TRUSS BRIDGES

What is a beam bridge, truss bridge and how can you compute the forces at play.

In a THROUGH TRUSS bridge, the load ( people, trains, cars etc.) goes THROUGH the truss.
Here’s the Burnside Bridge in Portland OR. A DECK TRUSS, where the load (and the deck) is above the truss.
In a PONY TRUSS bridge, the load travels through the truss, even though there is no “top” to the truss. This 20ft long bridge
was built by a high school class.

This page will cover the different types of truss bridges, and how to use the Method of Joints and the Method of Sections to analyze the bridge.

What is a beam? A horizontal support. Here’s one

How to make 2 “trees” into a beam bridge

This beam bridge could easily support a couple hundred pounds.

How to turn a beam bridge into a truss.

A truss bridge is made of 2-force members that carry the load in either Tension or Compression. Here’s a simple model to illustrate that.

A truss is a beam made of many smaller parts (members) some of which form triangles. Here’s a 5 pound truss model that easily supports a 150 pound load.

More video of the bridge made using 1/4″ plywood.

METHOD OF JOINTS- a handy tool for computing the forces in a truss

This 3 member (piece) truss is made of the 2 angled legs and the connecting member- the black thread connecting the legs at the bottom.

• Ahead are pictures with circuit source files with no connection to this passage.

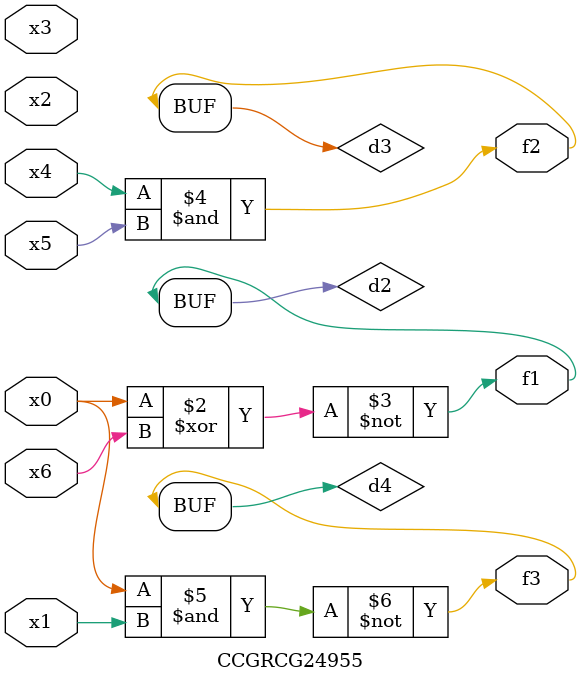
<source format=v>
module CCGRCG24955(
	input x0, x1, x2, x3, x4, x5, x6,
	output f1, f2, f3
);

	wire d1, d2, d3, d4;

	nor (d1, x0);
	xnor (d2, x0, x6);
	and (d3, x4, x5);
	nand (d4, x0, x1);
	assign f1 = d2;
	assign f2 = d3;
	assign f3 = d4;
endmodule

</source>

Before we can analyze the truss, we need to understand the 3 equilibrium equations.

Now to find the External forces acting on the truss.

First the reactions at A and C. We use the sum of the forces in the Y direction and the sum of the Moments about point A.

I’ve been informed by engineers who know, that when computing the external forces, we DO NOT include the weight of the truss. So instead of 11.9 pounds for the “load” I should have used just the weight of the 2 bricks-9.4 pounds.

That means that when you use Sum forces in Y direction- the sum of the 2 reactions is not 11.9 but 9.4pounds. Next we use the Sum of the moments about point A-and use 9.4 instead of 11.9 pounds, and get 4.7pounds for the reaction @C and when substituting back into the earlier formula, we get 4.7 for the reaction @A.

Now for the Internal forces. We use the Free Body Diagram.

By convention, when analyzing the forces using the FBD, we always assume the forces are pulling away from the joint-so the arrow points away from A
Using the sum of the forces in the X (horizontal) direction we get an equation with 2 unknowns, so we have to continue. A diagonal force can be broken down into its vertical and horizontal components.
Now we use the sum of the forces in the Y (vertical) direction to compute the value of Fab.

But the reaction @A is not 5.95 but 4.7 so when we substitute 4.7 into the equation for Sum vertical forces- Fab=negative 6.89 (not 8.72)

Now we have to change Fab from 8.72 to 6.89. When you substitute 6.89into the formula, you’ll get Fac (the thread) = 5.02 pounds of tension.

Finally we can compute the value of Fac-(the thread), which is what was the goal from the beginning.